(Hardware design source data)
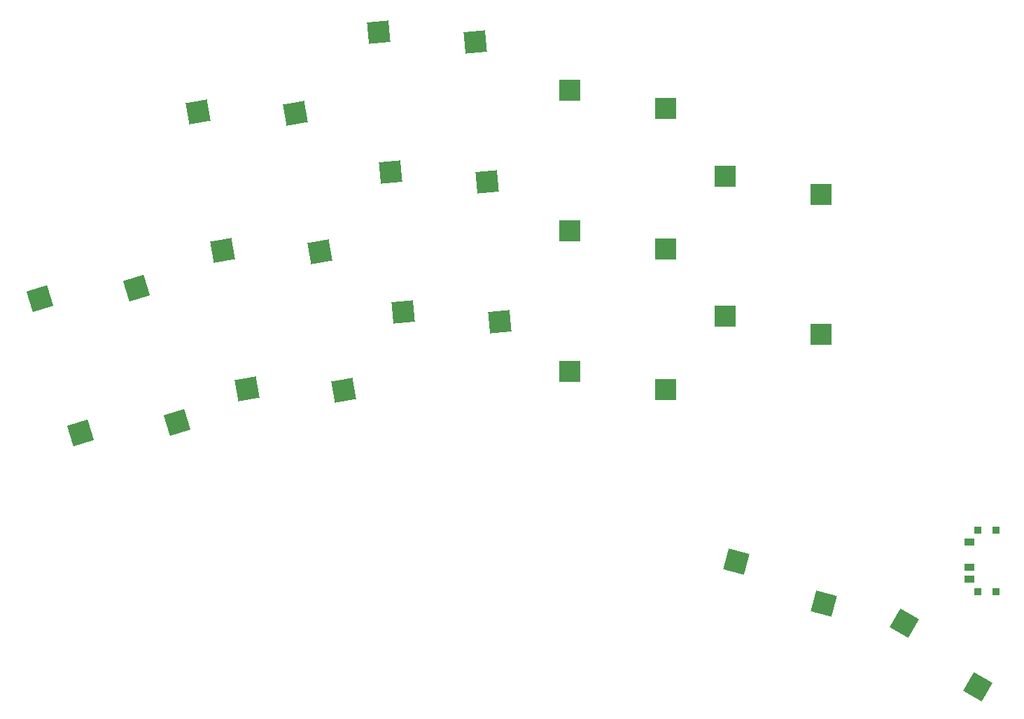
<source format=gbp>
%TF.GenerationSoftware,KiCad,Pcbnew,(6.0.4)*%
%TF.CreationDate,2022-05-15T06:43:47+02:00*%
%TF.ProjectId,battoota,62617474-6f6f-4746-912e-6b696361645f,v1.0.0*%
%TF.SameCoordinates,Original*%
%TF.FileFunction,Paste,Bot*%
%TF.FilePolarity,Positive*%
%FSLAX46Y46*%
G04 Gerber Fmt 4.6, Leading zero omitted, Abs format (unit mm)*
G04 Created by KiCad (PCBNEW (6.0.4)) date 2022-05-15 06:43:47*
%MOMM*%
%LPD*%
G01*
G04 APERTURE LIST*
G04 Aperture macros list*
%AMRotRect*
0 Rectangle, with rotation*
0 The origin of the aperture is its center*
0 $1 length*
0 $2 width*
0 $3 Rotation angle, in degrees counterclockwise*
0 Add horizontal line*
21,1,$1,$2,0,0,$3*%
G04 Aperture macros list end*
%ADD10RotRect,2.600000X2.600000X10.000000*%
%ADD11RotRect,2.600000X2.600000X5.000000*%
%ADD12R,2.600000X2.600000*%
%ADD13RotRect,2.600000X2.600000X330.000000*%
%ADD14R,0.900000X0.900000*%
%ADD15R,1.250000X0.900000*%
%ADD16RotRect,2.600000X2.600000X17.000000*%
%ADD17RotRect,2.600000X2.600000X345.000000*%
G04 APERTURE END LIST*
D10*
%TO.C,S11*%
X67128658Y110035975D03*
X78885213Y109875035D03*
%TD*%
D11*
%TO.C,S15*%
X90440529Y102756090D03*
X102138320Y101571111D03*
%TD*%
D12*
%TO.C,S21*%
X112136087Y95636017D03*
X123686087Y93436017D03*
%TD*%
%TO.C,S29*%
X130917000Y102292500D03*
X142467000Y100092500D03*
%TD*%
D13*
%TO.C,S33*%
X152567412Y48150564D03*
X161470005Y40470308D03*
%TD*%
D10*
%TO.C,S7*%
X73032696Y76552511D03*
X84789251Y76391571D03*
%TD*%
D14*
%TO.C,T2*%
X163660225Y52008029D03*
X163660225Y59408029D03*
X161460225Y52008029D03*
X161460225Y59408029D03*
D15*
X160485225Y57958029D03*
X160485225Y54958029D03*
X160485225Y53458029D03*
%TD*%
D16*
%TO.C,S5*%
X47970749Y87462459D03*
X59659287Y88735482D03*
%TD*%
D12*
%TO.C,S27*%
X130917000Y85292500D03*
X142467000Y83092500D03*
%TD*%
D10*
%TO.C,S9*%
X70080677Y93294243D03*
X81837232Y93133303D03*
%TD*%
D11*
%TO.C,S13*%
X91922177Y85820780D03*
X103619968Y84635801D03*
%TD*%
%TO.C,S17*%
X88958882Y119691400D03*
X100656673Y118506421D03*
%TD*%
D17*
%TO.C,S31*%
X132267612Y55633629D03*
X142854654Y50519232D03*
%TD*%
D16*
%TO.C,S3*%
X52941068Y71205278D03*
X64629606Y72478301D03*
%TD*%
D12*
%TO.C,S23*%
X112136087Y112636017D03*
X123686087Y110436017D03*
%TD*%
%TO.C,S19*%
X112136087Y78636017D03*
X123686087Y76436017D03*
%TD*%
M02*

</source>
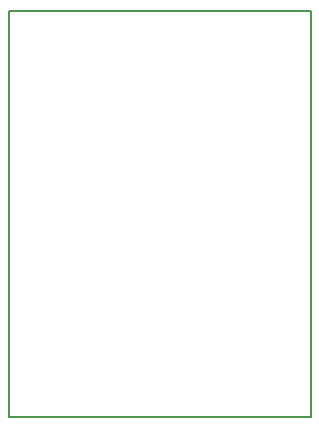
<source format=gm1>
G04 MADE WITH FRITZING*
G04 WWW.FRITZING.ORG*
G04 DOUBLE SIDED*
G04 HOLES PLATED*
G04 CONTOUR ON CENTER OF CONTOUR VECTOR*
%ASAXBY*%
%FSLAX23Y23*%
%MOIN*%
%OFA0B0*%
%SFA1.0B1.0*%
%ADD10R,1.014380X1.359050*%
%ADD11C,0.008000*%
%ADD10C,0.008*%
%LNCONTOUR*%
G90*
G70*
G54D10*
G54D11*
X4Y1355D02*
X1010Y1355D01*
X1010Y4D01*
X4Y4D01*
X4Y1355D01*
D02*
G04 End of contour*
M02*
</source>
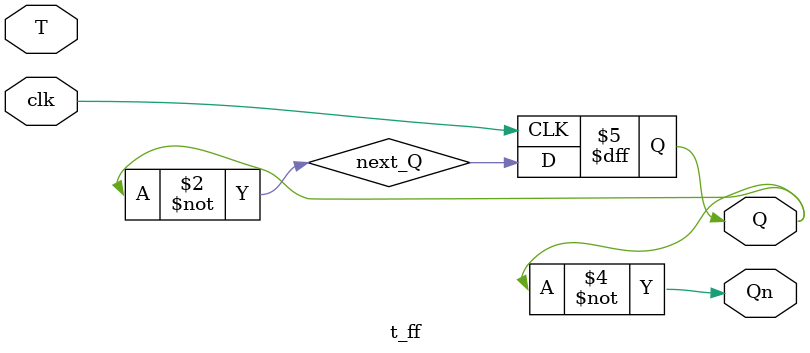
<source format=v>
module t_ff (
  input T, clk,
  output Q, Qn
);

  reg next_Q;

  // Combinational logic for next state based on T
  always @(T) begin
    next_Q = ~Q;  // Toggle on every positive edge
  end

  // Sequential logic to update state on clock edge
  always @(posedge clk) begin
    Q <= next_Q;
  end

  assign Qn = ~Q; // Inverted output

endmodule

</source>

= EXERCISE =
What is needed is an exact copy of the lines from the start of the records through the line containing "X112136087Y112636017D03*", with no pictures.

= YOUR SOLUTION =
<source format=gbp>
%TF.GenerationSoftware,KiCad,Pcbnew,(6.0.4)*%
%TF.CreationDate,2022-05-15T06:43:47+02:00*%
%TF.ProjectId,battoota,62617474-6f6f-4746-912e-6b696361645f,v1.0.0*%
%TF.SameCoordinates,Original*%
%TF.FileFunction,Paste,Bot*%
%TF.FilePolarity,Positive*%
%FSLAX46Y46*%
G04 Gerber Fmt 4.6, Leading zero omitted, Abs format (unit mm)*
G04 Created by KiCad (PCBNEW (6.0.4)) date 2022-05-15 06:43:47*
%MOMM*%
%LPD*%
G01*
G04 APERTURE LIST*
G04 Aperture macros list*
%AMRotRect*
0 Rectangle, with rotation*
0 The origin of the aperture is its center*
0 $1 length*
0 $2 width*
0 $3 Rotation angle, in degrees counterclockwise*
0 Add horizontal line*
21,1,$1,$2,0,0,$3*%
G04 Aperture macros list end*
%ADD10RotRect,2.600000X2.600000X10.000000*%
%ADD11RotRect,2.600000X2.600000X5.000000*%
%ADD12R,2.600000X2.600000*%
%ADD13RotRect,2.600000X2.600000X330.000000*%
%ADD14R,0.900000X0.900000*%
%ADD15R,1.250000X0.900000*%
%ADD16RotRect,2.600000X2.600000X17.000000*%
%ADD17RotRect,2.600000X2.600000X345.000000*%
G04 APERTURE END LIST*
D10*
%TO.C,S11*%
X67128658Y110035975D03*
X78885213Y109875035D03*
%TD*%
D11*
%TO.C,S15*%
X90440529Y102756090D03*
X102138320Y101571111D03*
%TD*%
D12*
%TO.C,S21*%
X112136087Y95636017D03*
X123686087Y93436017D03*
%TD*%
%TO.C,S29*%
X130917000Y102292500D03*
X142467000Y100092500D03*
%TD*%
D13*
%TO.C,S33*%
X152567412Y48150564D03*
X161470005Y40470308D03*
%TD*%
D10*
%TO.C,S7*%
X73032696Y76552511D03*
X84789251Y76391571D03*
%TD*%
D14*
%TO.C,T2*%
X163660225Y52008029D03*
X163660225Y59408029D03*
X161460225Y52008029D03*
X161460225Y59408029D03*
D15*
X160485225Y57958029D03*
X160485225Y54958029D03*
X160485225Y53458029D03*
%TD*%
D16*
%TO.C,S5*%
X47970749Y87462459D03*
X59659287Y88735482D03*
%TD*%
D12*
%TO.C,S27*%
X130917000Y85292500D03*
X142467000Y83092500D03*
%TD*%
D10*
%TO.C,S9*%
X70080677Y93294243D03*
X81837232Y93133303D03*
%TD*%
D11*
%TO.C,S13*%
X91922177Y85820780D03*
X103619968Y84635801D03*
%TD*%
%TO.C,S17*%
X88958882Y119691400D03*
X100656673Y118506421D03*
%TD*%
D17*
%TO.C,S31*%
X132267612Y55633629D03*
X142854654Y50519232D03*
%TD*%
D16*
%TO.C,S3*%
X52941068Y71205278D03*
X64629606Y72478301D03*
%TD*%
D12*
%TO.C,S23*%
X112136087Y112636017D03*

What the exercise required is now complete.